この度はクラウドファンディングへの御支援、誠にありがとうございました。
おかげさまで、7月22日に目標額の770,000円に到達いたしました。
皆様の御厚意に感謝するとともに、身が引き締まる思いでもあります。
無花粉スギの品種開発と造林にむけて一層精進して参りますので、今後もよろしくお願いいたします。

静岡県農林技術研究所 森林・林業研究センター 袴田哲司

Profile

袴田哲司

私は高校時代から植物対象の仕事に憧れ、大学では農学を専攻しました。大学院を経て、1989年(平成元年)に静岡県に入庁しましたが、今日までの33年間のうち26年間は研究職として林木育種、育苗、造林などの仕事に従事してきました。2016年度には博士号(農学)を取得し、現在は静岡県森林・林業研究センターの研究科長として林木育種、育苗、造林の研究を担っています。対外的には、林木育種や育苗を専門とする森林遺伝育種学会において、学会誌「森林遺伝育種」の編集委員を務めています。
他の研究機関の協力を得て、2008年には無花粉スギを作出し、2018~2019年に優良な無花粉スギを3品種、他機関への協力を含めれば5品種を開発してきました。自らの研究の集大成として、優良な品種をさらに増やすとともに、これらの優良な無花粉スギを全国に普及し、林業の発展と花粉症の緩和に少しでも貢献したいと考えています。

あなたが研究を通して成し遂げたいことはなんですか?

私が研究を通して成し遂げたいことは、林業を発展させるとともに、花粉の出ないスギを開発し、花粉症に悩む人たちを減らすことです。

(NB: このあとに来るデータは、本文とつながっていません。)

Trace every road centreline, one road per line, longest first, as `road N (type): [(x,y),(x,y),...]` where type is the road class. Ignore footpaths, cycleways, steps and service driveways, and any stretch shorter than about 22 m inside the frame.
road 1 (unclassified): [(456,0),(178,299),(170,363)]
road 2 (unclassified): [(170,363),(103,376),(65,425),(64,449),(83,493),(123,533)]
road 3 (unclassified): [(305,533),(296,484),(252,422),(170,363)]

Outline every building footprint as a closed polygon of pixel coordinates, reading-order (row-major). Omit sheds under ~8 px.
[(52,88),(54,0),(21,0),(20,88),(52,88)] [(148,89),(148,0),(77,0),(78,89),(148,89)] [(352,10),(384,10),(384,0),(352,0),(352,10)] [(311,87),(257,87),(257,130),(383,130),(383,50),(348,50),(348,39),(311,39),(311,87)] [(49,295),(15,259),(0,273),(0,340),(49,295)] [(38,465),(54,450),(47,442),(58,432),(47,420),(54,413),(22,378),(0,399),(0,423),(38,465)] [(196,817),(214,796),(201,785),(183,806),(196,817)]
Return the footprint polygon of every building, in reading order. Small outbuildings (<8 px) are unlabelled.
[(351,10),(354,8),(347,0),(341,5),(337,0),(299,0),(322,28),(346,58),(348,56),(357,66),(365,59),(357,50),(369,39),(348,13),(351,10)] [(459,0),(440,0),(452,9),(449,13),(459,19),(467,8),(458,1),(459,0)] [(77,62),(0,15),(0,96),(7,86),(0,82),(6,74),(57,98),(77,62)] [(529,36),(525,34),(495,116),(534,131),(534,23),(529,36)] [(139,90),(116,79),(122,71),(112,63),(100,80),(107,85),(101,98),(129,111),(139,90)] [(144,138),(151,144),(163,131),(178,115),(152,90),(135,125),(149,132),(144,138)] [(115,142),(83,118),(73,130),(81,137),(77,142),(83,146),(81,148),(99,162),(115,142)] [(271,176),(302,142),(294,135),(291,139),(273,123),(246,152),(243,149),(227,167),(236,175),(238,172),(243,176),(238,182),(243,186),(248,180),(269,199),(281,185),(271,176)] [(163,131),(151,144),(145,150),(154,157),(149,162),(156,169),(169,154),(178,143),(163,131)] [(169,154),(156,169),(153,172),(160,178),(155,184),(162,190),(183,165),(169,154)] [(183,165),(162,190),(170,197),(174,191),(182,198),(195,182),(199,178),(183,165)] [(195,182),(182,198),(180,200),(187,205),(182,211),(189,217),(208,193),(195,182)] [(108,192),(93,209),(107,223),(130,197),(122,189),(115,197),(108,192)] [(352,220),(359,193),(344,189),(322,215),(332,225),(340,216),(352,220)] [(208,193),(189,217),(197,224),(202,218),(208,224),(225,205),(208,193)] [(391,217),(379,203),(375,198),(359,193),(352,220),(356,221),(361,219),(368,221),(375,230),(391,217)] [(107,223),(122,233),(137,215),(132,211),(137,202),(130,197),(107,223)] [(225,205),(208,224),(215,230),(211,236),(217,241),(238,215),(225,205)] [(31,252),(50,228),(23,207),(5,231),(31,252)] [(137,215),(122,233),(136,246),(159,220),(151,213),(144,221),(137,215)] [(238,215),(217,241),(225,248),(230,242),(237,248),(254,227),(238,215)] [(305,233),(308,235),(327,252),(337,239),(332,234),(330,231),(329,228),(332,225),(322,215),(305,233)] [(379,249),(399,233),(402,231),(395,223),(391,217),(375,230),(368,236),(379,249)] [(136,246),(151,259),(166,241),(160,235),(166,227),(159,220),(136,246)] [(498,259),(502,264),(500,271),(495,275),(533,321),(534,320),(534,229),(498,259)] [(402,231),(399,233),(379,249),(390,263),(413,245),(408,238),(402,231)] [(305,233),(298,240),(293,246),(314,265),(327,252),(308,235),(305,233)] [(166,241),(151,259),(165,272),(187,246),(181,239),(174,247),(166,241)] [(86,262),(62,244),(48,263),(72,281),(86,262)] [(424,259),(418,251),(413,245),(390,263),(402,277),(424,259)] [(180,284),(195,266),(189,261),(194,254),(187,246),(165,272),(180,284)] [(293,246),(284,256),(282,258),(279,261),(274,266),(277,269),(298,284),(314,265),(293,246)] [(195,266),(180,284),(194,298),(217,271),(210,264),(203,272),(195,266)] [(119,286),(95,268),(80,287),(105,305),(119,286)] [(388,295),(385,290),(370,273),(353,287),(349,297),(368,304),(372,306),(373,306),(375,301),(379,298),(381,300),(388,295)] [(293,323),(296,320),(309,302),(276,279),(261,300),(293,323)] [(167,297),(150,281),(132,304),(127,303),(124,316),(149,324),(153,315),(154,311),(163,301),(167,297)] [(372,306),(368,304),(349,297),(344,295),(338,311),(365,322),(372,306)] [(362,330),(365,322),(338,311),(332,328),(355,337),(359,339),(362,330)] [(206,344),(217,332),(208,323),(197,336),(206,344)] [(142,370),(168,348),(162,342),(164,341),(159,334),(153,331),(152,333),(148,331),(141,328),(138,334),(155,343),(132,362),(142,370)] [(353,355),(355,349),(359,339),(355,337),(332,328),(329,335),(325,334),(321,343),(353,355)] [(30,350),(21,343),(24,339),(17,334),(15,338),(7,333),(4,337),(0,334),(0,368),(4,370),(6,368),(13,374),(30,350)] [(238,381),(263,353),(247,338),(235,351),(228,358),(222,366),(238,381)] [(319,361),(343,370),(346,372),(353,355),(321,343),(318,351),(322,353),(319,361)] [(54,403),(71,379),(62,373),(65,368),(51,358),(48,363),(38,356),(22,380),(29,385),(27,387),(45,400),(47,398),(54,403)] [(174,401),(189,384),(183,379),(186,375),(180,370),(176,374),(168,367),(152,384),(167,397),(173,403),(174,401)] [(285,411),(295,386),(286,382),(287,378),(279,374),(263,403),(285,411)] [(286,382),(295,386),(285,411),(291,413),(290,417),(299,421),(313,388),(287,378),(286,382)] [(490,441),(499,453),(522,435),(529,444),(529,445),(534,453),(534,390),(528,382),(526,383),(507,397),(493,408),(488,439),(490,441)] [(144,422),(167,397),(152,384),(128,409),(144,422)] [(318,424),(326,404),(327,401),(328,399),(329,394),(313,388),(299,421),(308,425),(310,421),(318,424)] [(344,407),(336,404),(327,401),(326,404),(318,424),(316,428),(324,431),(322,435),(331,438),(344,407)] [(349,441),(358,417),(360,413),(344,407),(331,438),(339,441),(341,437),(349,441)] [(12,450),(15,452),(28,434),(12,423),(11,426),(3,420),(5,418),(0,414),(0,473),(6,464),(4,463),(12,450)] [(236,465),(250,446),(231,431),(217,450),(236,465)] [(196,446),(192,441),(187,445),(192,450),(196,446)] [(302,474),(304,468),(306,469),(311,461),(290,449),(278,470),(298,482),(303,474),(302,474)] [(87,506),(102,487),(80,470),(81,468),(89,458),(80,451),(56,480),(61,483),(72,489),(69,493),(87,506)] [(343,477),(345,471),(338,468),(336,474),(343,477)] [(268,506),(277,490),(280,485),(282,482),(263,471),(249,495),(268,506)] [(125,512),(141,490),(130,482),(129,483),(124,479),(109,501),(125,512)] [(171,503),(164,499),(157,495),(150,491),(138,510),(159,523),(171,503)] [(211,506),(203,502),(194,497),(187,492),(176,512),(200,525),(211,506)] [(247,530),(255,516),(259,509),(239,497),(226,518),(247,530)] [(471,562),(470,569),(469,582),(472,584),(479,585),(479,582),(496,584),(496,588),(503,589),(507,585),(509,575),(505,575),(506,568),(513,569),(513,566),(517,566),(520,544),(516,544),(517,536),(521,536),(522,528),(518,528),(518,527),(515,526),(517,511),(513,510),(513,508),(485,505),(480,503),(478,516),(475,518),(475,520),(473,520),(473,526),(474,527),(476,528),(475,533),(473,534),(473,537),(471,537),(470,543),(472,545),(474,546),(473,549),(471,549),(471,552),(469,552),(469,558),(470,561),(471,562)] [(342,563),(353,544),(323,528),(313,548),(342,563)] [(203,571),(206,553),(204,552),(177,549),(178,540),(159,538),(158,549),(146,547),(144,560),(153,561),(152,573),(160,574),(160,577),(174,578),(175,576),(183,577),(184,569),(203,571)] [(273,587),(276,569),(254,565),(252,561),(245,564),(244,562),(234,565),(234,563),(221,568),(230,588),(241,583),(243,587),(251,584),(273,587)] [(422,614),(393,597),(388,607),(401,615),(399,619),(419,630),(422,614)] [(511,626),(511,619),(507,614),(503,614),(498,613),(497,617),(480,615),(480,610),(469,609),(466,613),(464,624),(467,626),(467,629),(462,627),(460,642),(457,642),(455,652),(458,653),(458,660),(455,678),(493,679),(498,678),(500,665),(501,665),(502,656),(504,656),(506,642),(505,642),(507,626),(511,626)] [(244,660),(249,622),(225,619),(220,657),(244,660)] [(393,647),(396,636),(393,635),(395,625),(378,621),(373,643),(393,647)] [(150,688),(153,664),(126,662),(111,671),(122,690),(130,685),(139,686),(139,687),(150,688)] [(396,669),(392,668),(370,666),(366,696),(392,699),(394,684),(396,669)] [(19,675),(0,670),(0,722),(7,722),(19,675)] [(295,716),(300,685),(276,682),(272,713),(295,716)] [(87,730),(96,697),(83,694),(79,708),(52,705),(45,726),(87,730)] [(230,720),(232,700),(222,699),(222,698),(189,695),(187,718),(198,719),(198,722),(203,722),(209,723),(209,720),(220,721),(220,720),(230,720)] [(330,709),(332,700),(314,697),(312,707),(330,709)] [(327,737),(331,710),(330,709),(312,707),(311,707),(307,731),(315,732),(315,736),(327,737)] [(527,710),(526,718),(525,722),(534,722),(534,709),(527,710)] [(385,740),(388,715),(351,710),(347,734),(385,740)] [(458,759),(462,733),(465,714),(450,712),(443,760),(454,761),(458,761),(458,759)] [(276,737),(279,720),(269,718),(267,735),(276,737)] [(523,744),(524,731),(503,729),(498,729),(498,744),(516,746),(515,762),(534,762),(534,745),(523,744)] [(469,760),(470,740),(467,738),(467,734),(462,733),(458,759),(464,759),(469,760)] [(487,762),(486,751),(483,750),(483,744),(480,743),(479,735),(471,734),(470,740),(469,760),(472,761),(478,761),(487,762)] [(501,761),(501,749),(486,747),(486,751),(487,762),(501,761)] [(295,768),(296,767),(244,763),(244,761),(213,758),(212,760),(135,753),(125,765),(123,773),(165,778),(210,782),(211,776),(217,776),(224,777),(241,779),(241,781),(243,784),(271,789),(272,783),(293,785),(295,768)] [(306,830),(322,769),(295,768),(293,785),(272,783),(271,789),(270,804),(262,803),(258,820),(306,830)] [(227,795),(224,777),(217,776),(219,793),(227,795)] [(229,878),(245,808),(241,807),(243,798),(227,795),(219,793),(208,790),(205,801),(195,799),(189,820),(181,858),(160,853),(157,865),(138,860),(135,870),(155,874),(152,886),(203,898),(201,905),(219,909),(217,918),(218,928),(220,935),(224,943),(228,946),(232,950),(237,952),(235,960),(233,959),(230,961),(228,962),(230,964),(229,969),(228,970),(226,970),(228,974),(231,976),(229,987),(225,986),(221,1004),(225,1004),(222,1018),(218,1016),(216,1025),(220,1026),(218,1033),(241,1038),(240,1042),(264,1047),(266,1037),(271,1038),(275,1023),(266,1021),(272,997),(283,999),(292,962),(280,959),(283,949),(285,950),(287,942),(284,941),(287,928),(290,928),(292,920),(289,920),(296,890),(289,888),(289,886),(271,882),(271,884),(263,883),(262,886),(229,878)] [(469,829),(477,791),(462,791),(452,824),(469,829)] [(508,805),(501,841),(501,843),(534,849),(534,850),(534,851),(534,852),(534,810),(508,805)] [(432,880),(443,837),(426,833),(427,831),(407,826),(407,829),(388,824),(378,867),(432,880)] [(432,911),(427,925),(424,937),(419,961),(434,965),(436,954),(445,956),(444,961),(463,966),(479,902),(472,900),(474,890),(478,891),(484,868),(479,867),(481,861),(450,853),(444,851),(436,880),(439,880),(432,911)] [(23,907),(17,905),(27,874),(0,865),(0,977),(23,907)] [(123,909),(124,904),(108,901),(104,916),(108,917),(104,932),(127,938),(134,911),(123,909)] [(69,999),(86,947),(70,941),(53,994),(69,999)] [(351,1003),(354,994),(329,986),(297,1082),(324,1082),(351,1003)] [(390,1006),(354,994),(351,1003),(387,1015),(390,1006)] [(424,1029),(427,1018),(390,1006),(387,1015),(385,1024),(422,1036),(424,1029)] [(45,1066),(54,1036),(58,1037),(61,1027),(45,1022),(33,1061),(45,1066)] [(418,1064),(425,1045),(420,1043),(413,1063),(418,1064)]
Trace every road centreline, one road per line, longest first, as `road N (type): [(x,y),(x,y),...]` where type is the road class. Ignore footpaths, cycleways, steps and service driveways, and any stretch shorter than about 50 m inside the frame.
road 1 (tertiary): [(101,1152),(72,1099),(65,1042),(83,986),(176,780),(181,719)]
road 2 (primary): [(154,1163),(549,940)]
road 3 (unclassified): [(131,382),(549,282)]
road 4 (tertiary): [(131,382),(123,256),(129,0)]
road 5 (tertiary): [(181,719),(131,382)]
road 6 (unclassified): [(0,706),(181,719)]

花粉症は国民の約4割が発症していると言われ、大きな社会問題となっています。私自身も花粉症で、春になるとつらい思いをします。花粉症の緩和に向けた林業的な対策としては各種の方法がありますが、雄花多産木を伐採して花粉の少ない造林用の品種に植え替えていくという方法が行われてきました。

そうした中、1992年に富山県で無花粉スギが発見され、以後は成長や材質が優れる「精英樹」を中心に無花粉遺伝子の探索が進められました。それを契機に幾度となく無花粉スギに関する研究プロジェクトが組まれ、静岡県森林・林業研究センターもこれらの研究事業に参画し、無花粉スギの作出と形質評価を進めてきました。その結果として、他の研究機関と協力しながら造林木としても優れる無花粉スギの優良品種の開発に成功しました。

私は現在も無花粉スギに関する調査研究を進めているところですが、まだ認知度が低く造林用苗木の主流には至っておりません。無花粉スギは究極の花粉症対策とも言われていることから、より優れた品種の開発を進め、無花粉スギの苗木を全国的に生産・植栽していきたいと考えています。これによって、国民や県民の花粉症の緩和を図るとともに、国土や環境を守り中山間地の活性化にもつながる林業の発展に貢献できれば、林木育種、育苗、造林の研究者として、この上ない喜びです。

どのようなアプローチで実現しようとしていますか?

私は、無花粉スギの研究に2008年から取り組んでいます。静岡県には造林に適する優良な系統として51種類のスギ精英樹がありますが、富山県の試験により運良く「大井7号」が無花粉の遺伝子(遺伝子型Aa:Aは有花粉遺伝子、aは無花粉遺伝子、大井7号は有花粉)を有する系統であることが明らかになりました。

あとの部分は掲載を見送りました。